Thursday, April 5, 2007

Funny Hat

here's an old story I had buried in my hard drive long ago. it sucks, but it's kinda cool too. I'll make it the first open source story.

[open source]


you ever have something bad happen while wearing a funny hat? you have to deal with it, you have to find some way to fix it or endure it, but all this time you're wearing a funny hat. you may not even realize that you're wearing a funny hat, but sure enough, you catch an offhand glance of yourself in a reflective surface wearing that funny hat. that stupid, funny hat. it just makes you want to crawl into a hole and die. that's how Jeff felt, the night his kidney was stolen.

the mickey he was slipped only did half it's job. sure, it immobilized him, and rendered him unable to speak. to all onlookers, he appeared to be knocked out cold. but he was somehow aware, and felt the whole thing. the whole, excruciating thing. the first stinging incision with a rusty scalpel. the cold hands reaching for the desired organ. ripping it from his body. every single stitch to close the wound. he felt it all, but he could say nothing. he didn't ask for this, but he couldn't help but think he deserved it. sure, there were extenuating circumstances: he had an errand in San melente that he just couldn't back out on. he had long assumed Dee wouldn't want to go in on the deal with him. he had wanted her to take a piece of the action, but she wasn't interested. Jeff postulated that the reason why was probably that she was lying low for awhile after her last deal got tipped to the federales. that was alright. he reasoned that the two of them could get together on the next big score.

ah, but that afternoon before he left for san melente she did seem to take an interest. but she was grounded and he knew she had no intention of taking such a risk. hell, her involvement would put the whole deal in jeopardy. no, it was best that she stay. and besides, it was too late for her to changer her mind. he had a plane to catch, and she had no time to pack. whatever his desire, he had no choice but to leave it in her hands.

so on that fateful day, as he was walking back to his room from the warehouse in san melente where the deal had taken place he stopped into a cantina for a drink. drunk and bored, he wore a tacky souvenir sombrero he'd bought off a kid on the street who was selling them with a sad story that was too outrageous to be true. he just liked the kids effort, I guess. when his next drink came that's more or less where we came in.

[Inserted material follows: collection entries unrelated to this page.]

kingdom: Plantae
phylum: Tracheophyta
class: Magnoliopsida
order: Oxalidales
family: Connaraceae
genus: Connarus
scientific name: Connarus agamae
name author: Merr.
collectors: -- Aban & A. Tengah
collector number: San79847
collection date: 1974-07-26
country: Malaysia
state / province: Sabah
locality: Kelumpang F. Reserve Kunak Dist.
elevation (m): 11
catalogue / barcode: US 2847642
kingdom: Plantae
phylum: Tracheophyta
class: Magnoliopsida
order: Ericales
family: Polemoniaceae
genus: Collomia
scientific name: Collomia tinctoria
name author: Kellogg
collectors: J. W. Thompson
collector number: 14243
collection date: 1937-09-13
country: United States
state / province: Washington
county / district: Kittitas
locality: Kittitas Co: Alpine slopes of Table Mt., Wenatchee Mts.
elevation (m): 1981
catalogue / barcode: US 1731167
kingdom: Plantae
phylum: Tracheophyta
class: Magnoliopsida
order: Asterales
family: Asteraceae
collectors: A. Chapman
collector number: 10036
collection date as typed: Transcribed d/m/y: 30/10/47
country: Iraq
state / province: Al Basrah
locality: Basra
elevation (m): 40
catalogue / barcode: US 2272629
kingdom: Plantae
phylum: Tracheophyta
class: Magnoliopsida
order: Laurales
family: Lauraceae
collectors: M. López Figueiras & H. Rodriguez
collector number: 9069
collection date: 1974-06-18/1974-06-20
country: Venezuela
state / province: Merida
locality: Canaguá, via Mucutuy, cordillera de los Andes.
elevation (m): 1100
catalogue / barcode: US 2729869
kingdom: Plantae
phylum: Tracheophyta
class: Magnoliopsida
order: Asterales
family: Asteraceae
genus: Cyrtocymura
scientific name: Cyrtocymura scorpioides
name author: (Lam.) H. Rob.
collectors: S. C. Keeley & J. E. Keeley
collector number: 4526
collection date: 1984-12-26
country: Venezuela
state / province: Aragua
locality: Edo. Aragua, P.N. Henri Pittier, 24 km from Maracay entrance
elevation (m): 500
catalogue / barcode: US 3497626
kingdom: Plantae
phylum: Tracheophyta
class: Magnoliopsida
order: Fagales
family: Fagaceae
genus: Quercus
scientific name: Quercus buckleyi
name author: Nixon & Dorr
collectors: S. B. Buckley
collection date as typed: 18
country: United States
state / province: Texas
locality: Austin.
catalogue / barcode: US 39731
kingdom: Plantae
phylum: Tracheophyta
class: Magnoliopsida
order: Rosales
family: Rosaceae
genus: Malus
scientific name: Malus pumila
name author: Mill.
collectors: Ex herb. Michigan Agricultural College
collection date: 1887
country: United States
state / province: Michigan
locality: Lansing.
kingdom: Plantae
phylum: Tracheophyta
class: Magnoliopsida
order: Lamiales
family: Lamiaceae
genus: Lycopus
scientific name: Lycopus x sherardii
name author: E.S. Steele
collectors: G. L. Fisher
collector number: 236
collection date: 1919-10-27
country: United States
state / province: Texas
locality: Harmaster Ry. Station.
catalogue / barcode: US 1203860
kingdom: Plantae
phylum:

days later he was back home. got a call from Dee. she did end up doing a job with some old associates after all. she said it turned out great. went off without a hitch. he didn't have the heart to tell her. there's no way she could have known. he certainly couldn't hold it against her, and he was too fond of her to burden her with pain she might of caused him. so he just congratulated her on her recent kidney smuggling venture.

he just stared at that stupid hat, the taste of copper in his mouth.

1 comment:

Anonymous said...

Quirky! Avant-garde! Over a long career of blacking out while drunk I've often worried that one morning I'd awake with a terrible hangover, sans a kidney.